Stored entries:
________________________________________

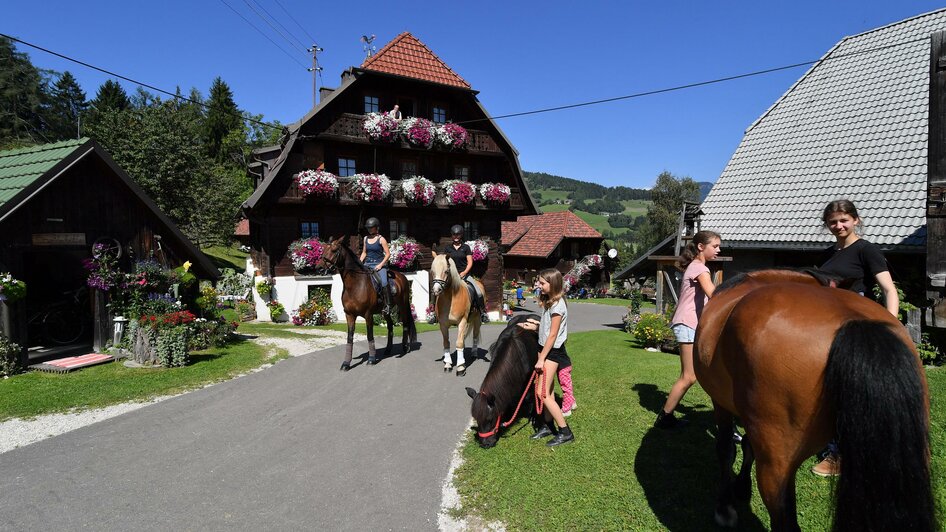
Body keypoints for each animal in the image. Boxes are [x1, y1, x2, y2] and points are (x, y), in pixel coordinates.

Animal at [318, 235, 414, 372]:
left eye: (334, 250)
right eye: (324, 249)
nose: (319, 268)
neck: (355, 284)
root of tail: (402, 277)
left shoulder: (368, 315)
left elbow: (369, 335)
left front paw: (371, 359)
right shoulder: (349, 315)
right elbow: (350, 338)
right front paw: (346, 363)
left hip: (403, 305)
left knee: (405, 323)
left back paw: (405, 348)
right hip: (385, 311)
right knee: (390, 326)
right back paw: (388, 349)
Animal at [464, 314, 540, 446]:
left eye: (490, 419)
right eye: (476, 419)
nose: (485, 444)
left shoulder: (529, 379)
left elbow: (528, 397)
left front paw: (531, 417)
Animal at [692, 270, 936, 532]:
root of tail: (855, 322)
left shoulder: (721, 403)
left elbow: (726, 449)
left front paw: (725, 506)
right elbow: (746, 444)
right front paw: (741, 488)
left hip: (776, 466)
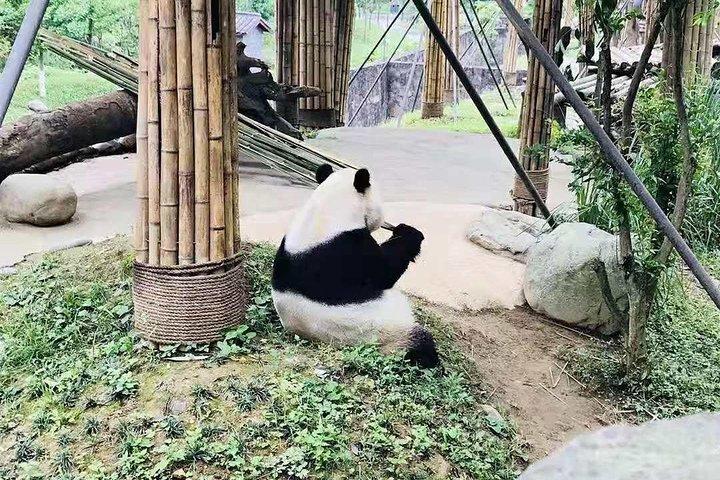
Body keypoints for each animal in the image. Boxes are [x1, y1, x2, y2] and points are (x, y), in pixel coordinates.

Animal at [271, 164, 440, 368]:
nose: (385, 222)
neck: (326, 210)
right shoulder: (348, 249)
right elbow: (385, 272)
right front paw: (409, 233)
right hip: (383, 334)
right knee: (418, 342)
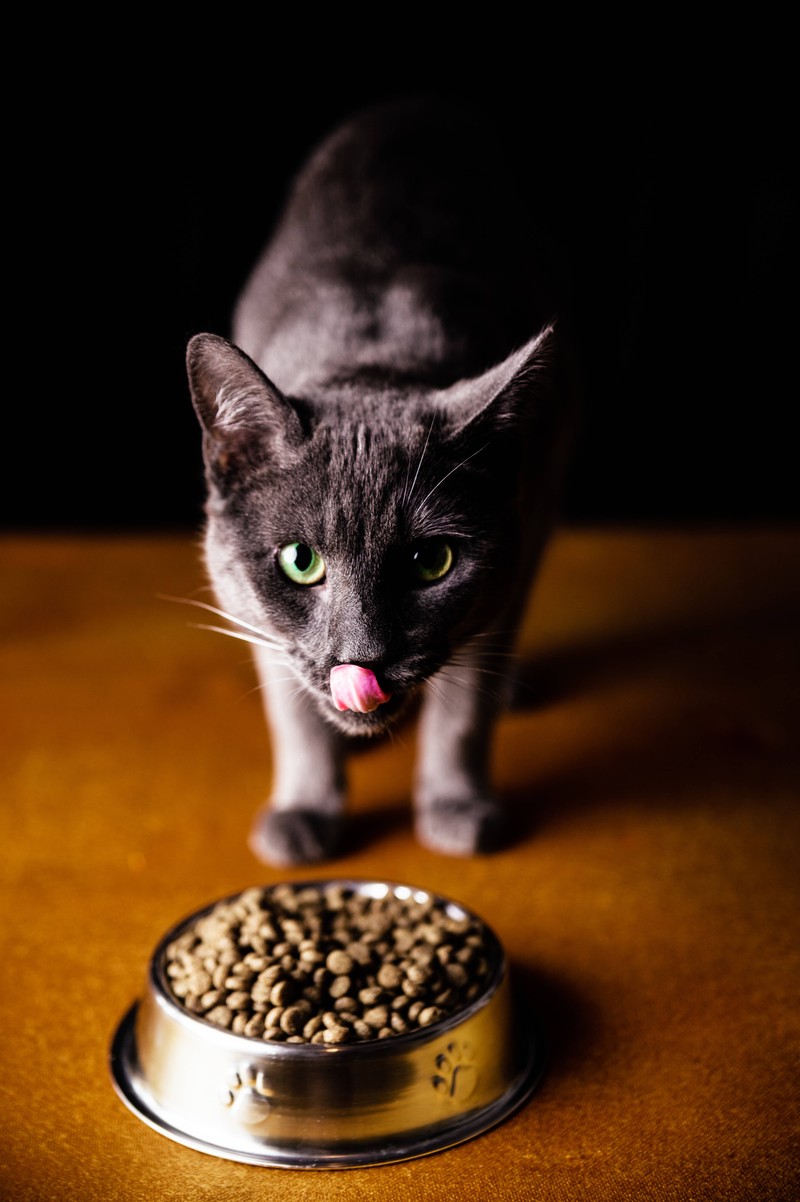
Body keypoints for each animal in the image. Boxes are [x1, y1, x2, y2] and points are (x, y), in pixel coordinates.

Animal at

________________________________________

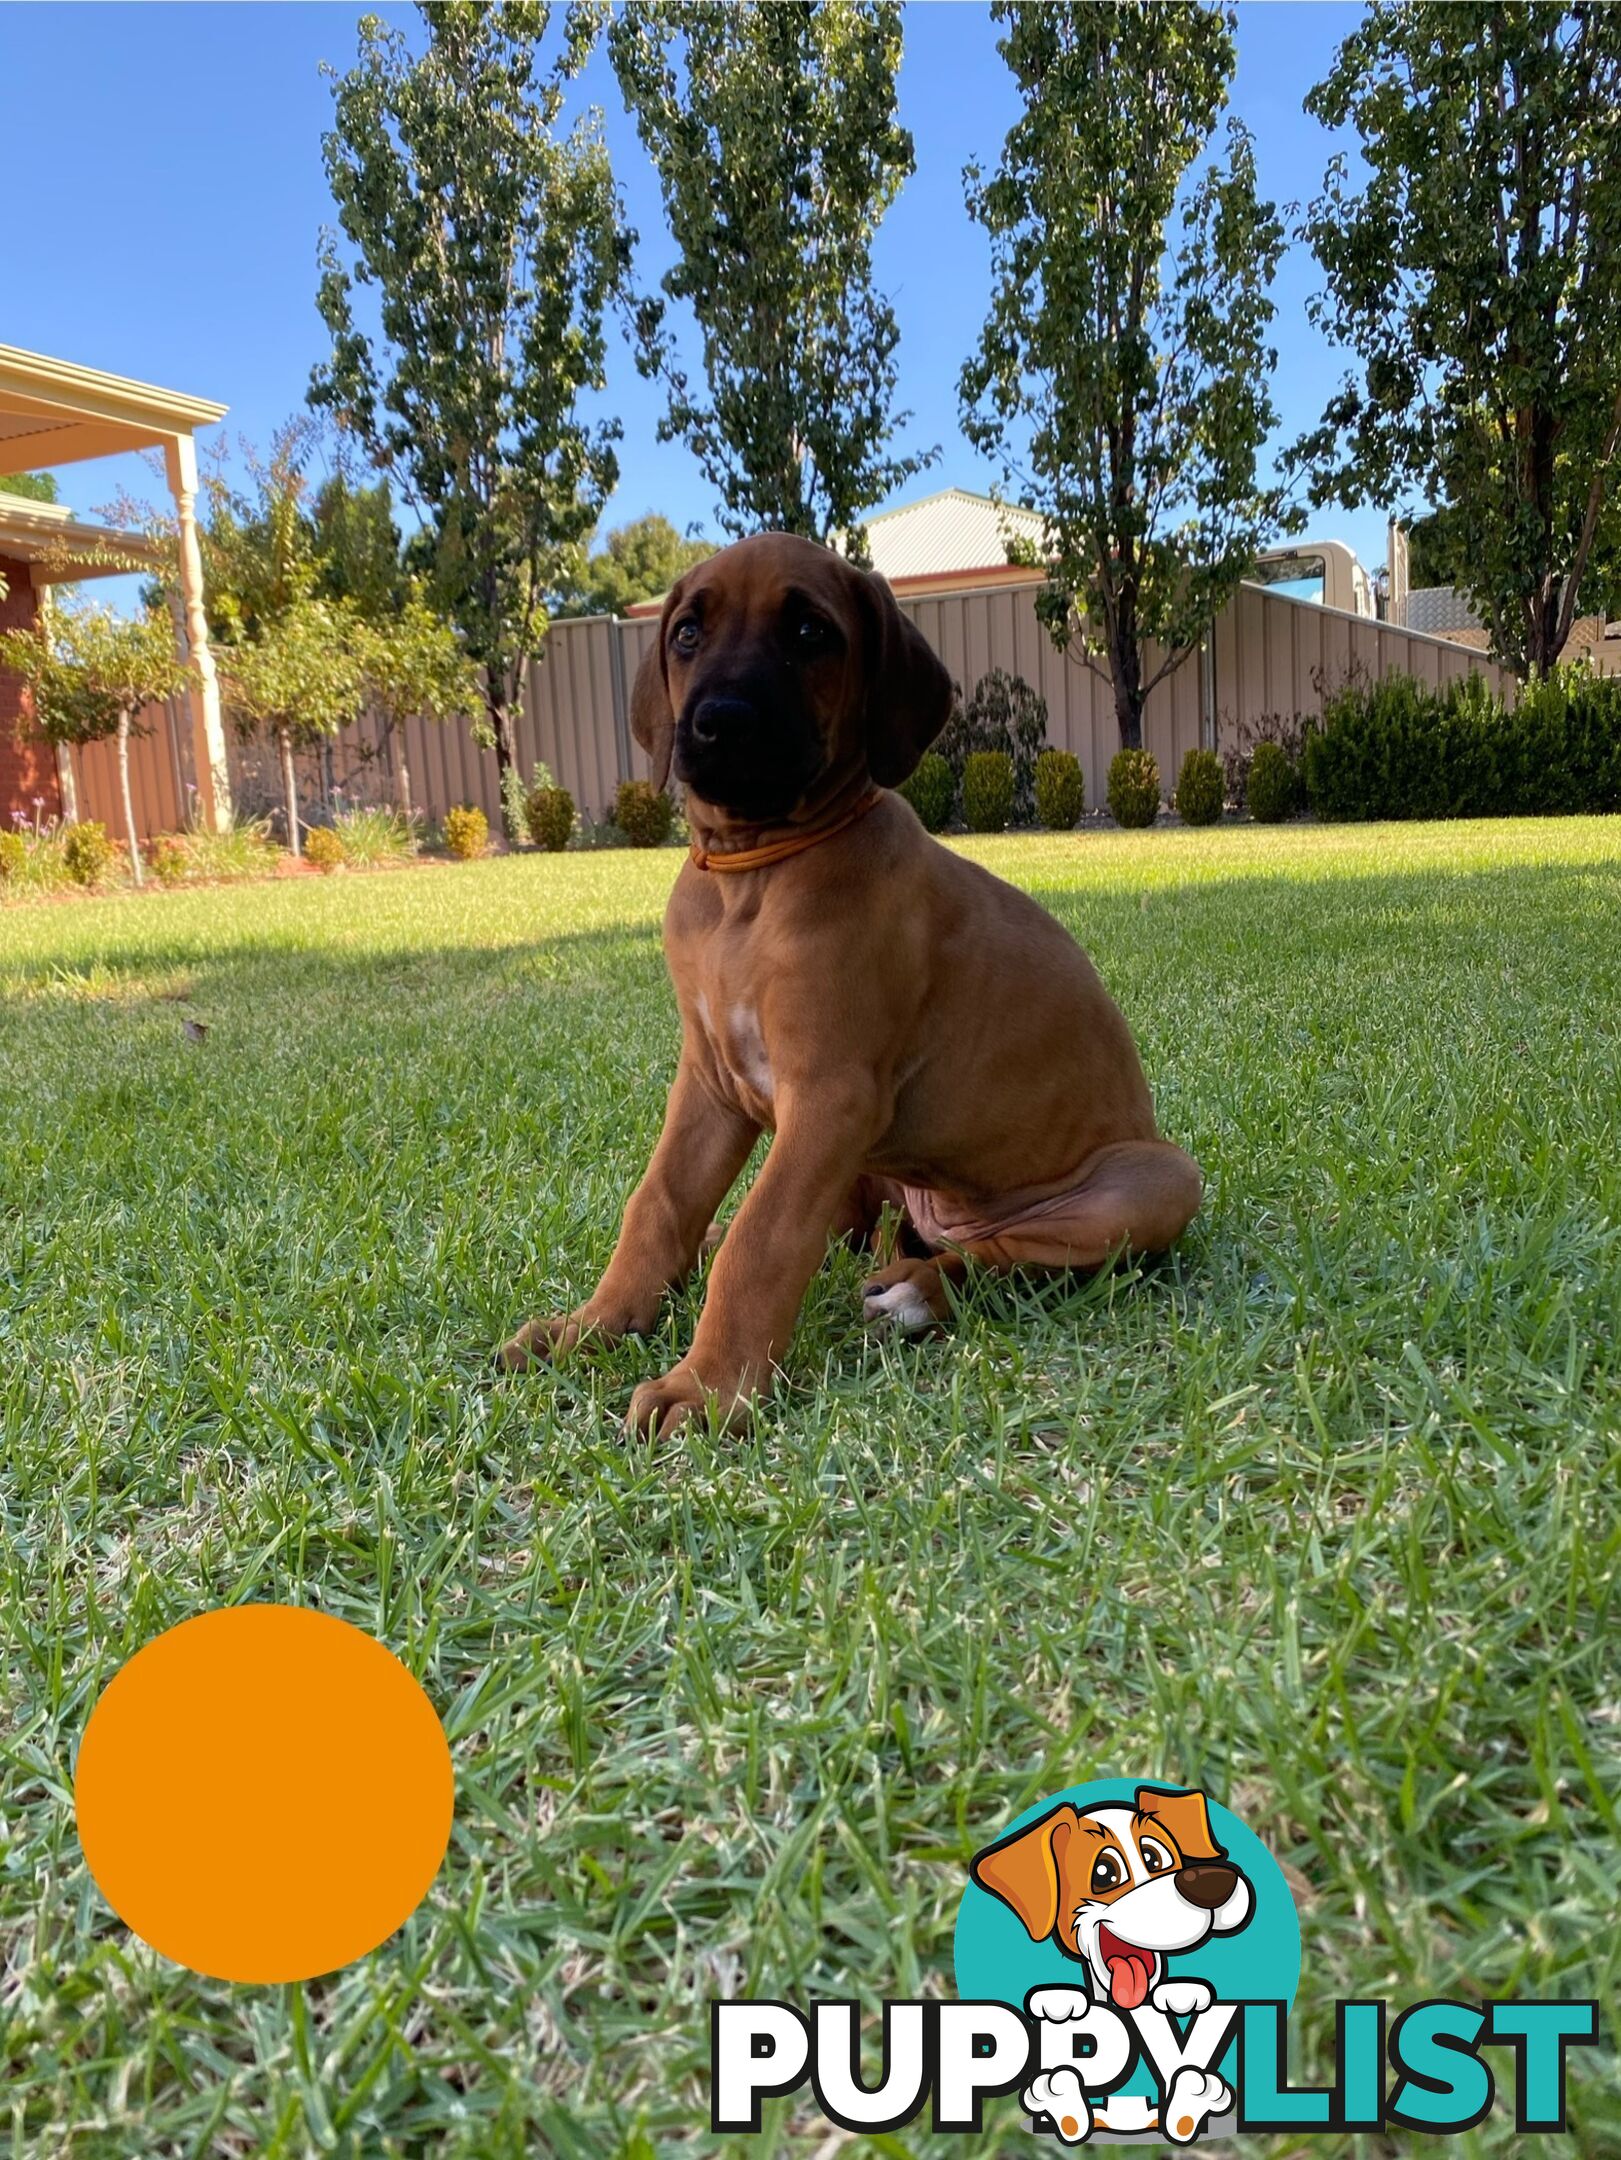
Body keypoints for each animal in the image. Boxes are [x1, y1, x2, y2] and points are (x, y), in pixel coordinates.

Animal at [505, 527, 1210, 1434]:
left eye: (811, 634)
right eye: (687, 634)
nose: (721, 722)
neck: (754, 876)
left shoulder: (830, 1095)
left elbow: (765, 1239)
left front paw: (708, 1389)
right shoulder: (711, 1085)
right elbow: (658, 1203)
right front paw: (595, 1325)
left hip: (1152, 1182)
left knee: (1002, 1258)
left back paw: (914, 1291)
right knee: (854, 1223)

________________________________________

| Exercise |
The lines above that hold the word "shoulder" are the ones to copy.

| Exercise solution |
left shoulder: (368, 315)
right shoulder: (349, 315)
left shoulder: (529, 379)
left shoulder: (721, 403)
right shoulder: (348, 249)
left shoulder: (830, 1095)
right shoulder: (711, 1085)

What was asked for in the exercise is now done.